EXCERPT TO READ:
But the shooting possibilities offered by these devices remain very limited in terms of trajectories the drone can travel along during the filming, and in terms of the way the drone travels along this trajectory.

For example, in the above-mentioned FR 3 031 402 A1, no indication is given on the way to travel along the pre-programmed trajectory, under the control of the user who would desire to influence the speed of displacement of the drone along the selected (static) trajectory, in such a manner to be able to accelerate/slow down the displacement, to immobilise the drone at a certain point, to cause it to travel along the trajectory in the reverse direction, etc.

BRIEF SUMMARY OF THE INVENTION

The basic idea of the invention consists, to compensate for these limitations, in separating the generation of the trajectories (choice of a bell-shaped trajectory, a circular trajectory, etc.) from the manner the drone will travel along these trajectories.

The object of the invention is to propose to the user widened possibilities of taking moving images of a target that is potentially in motion, and to better control the displacements of the drone during these shootings.

Records contained in a dataset:
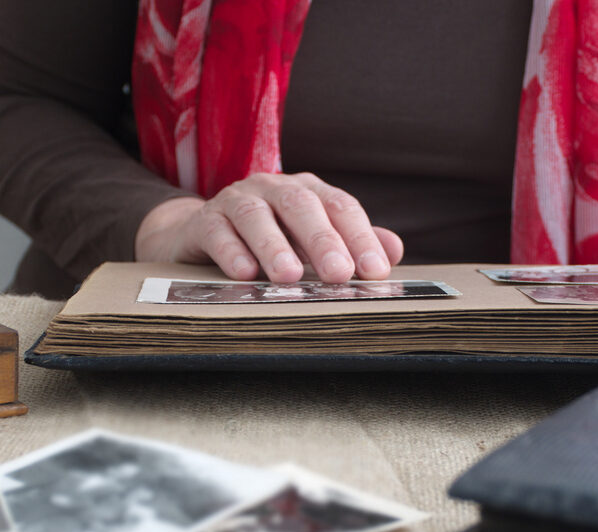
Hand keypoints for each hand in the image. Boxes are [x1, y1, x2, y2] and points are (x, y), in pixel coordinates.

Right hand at [134, 172, 403, 282]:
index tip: (376, 271)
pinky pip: (217, 233)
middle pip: (301, 206)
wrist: (203, 234)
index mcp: (307, 191)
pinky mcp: (204, 221)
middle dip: (322, 240)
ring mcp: (236, 200)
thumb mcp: (312, 242)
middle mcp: (273, 188)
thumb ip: (352, 244)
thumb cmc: (271, 239)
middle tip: (339, 274)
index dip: (360, 238)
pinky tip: (244, 274)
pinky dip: (231, 252)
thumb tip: (394, 251)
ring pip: (256, 216)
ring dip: (274, 246)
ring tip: (289, 277)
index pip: (340, 207)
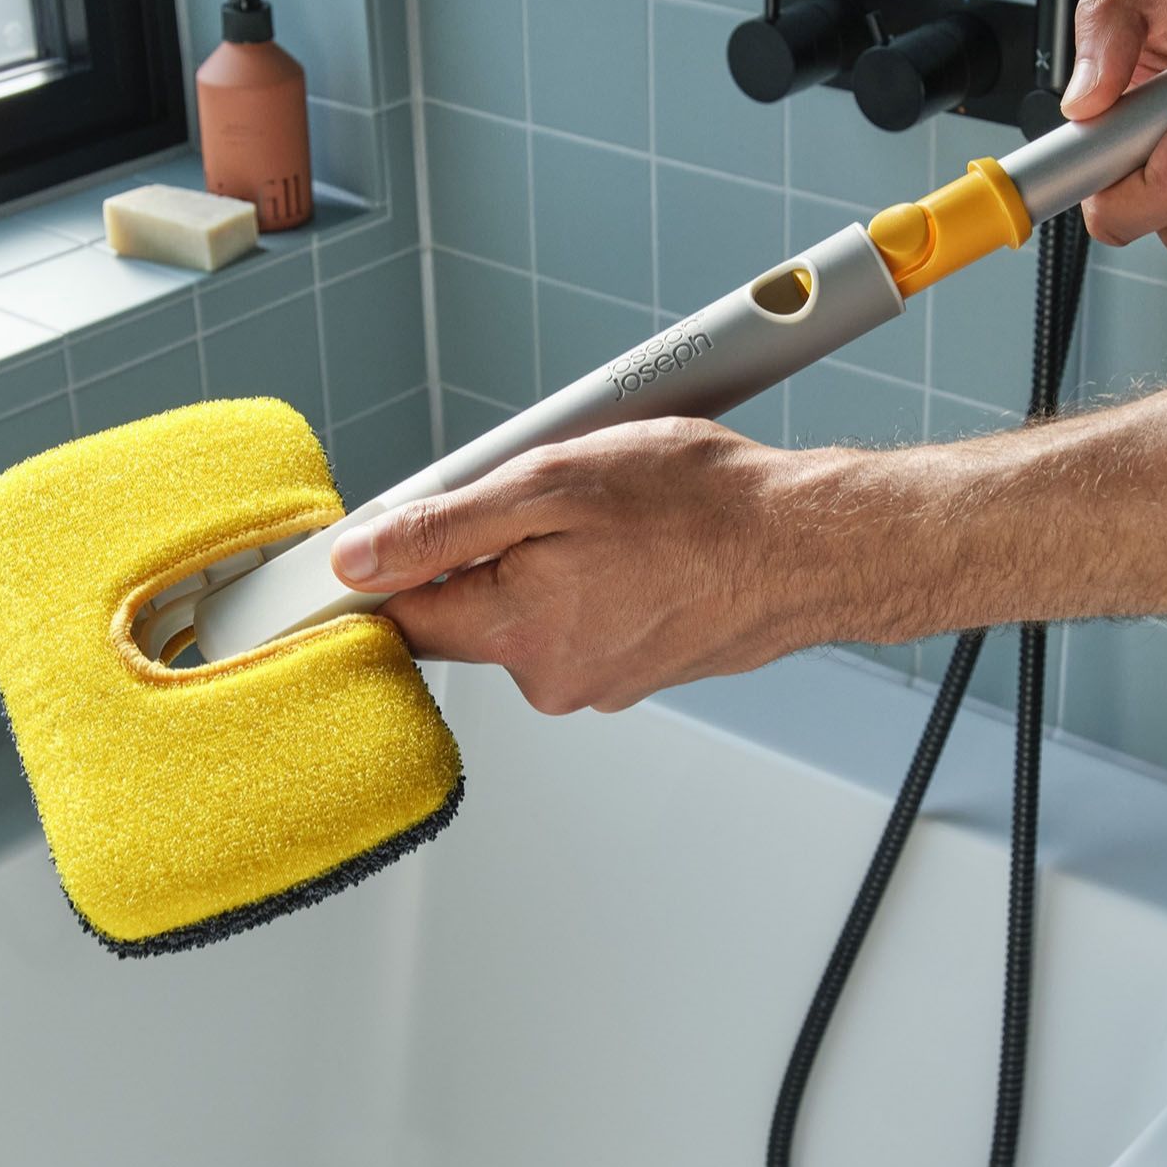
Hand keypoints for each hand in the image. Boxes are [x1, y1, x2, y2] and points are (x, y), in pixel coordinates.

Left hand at [329, 418, 834, 713]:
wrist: (808, 546)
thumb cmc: (700, 507)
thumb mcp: (552, 484)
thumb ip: (444, 529)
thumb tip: (359, 560)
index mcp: (518, 631)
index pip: (402, 618)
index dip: (389, 569)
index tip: (397, 534)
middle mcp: (554, 677)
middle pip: (474, 612)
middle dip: (496, 551)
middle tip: (551, 495)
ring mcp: (603, 682)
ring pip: (538, 614)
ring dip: (555, 563)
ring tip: (616, 517)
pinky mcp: (641, 673)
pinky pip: (590, 622)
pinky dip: (601, 583)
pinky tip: (645, 546)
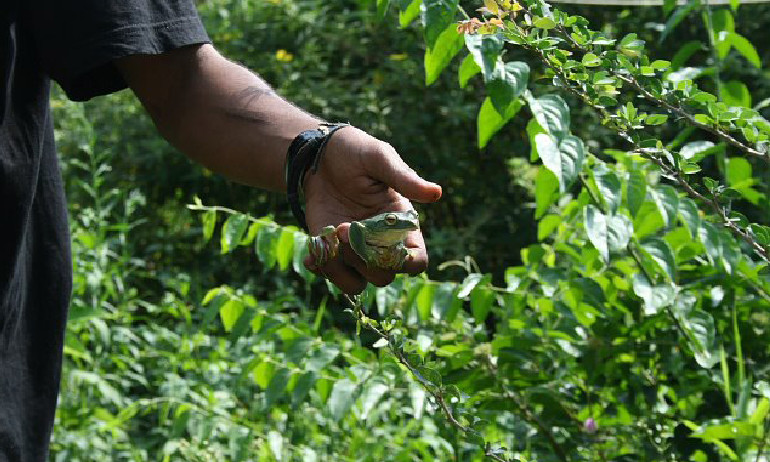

THE PROBLEM: According to the drone patent excerpt, what does the basic idea of the invention consist in?

SOLUTION: Separating the generation of the trajectories from the manner the drone will travel along these trajectories.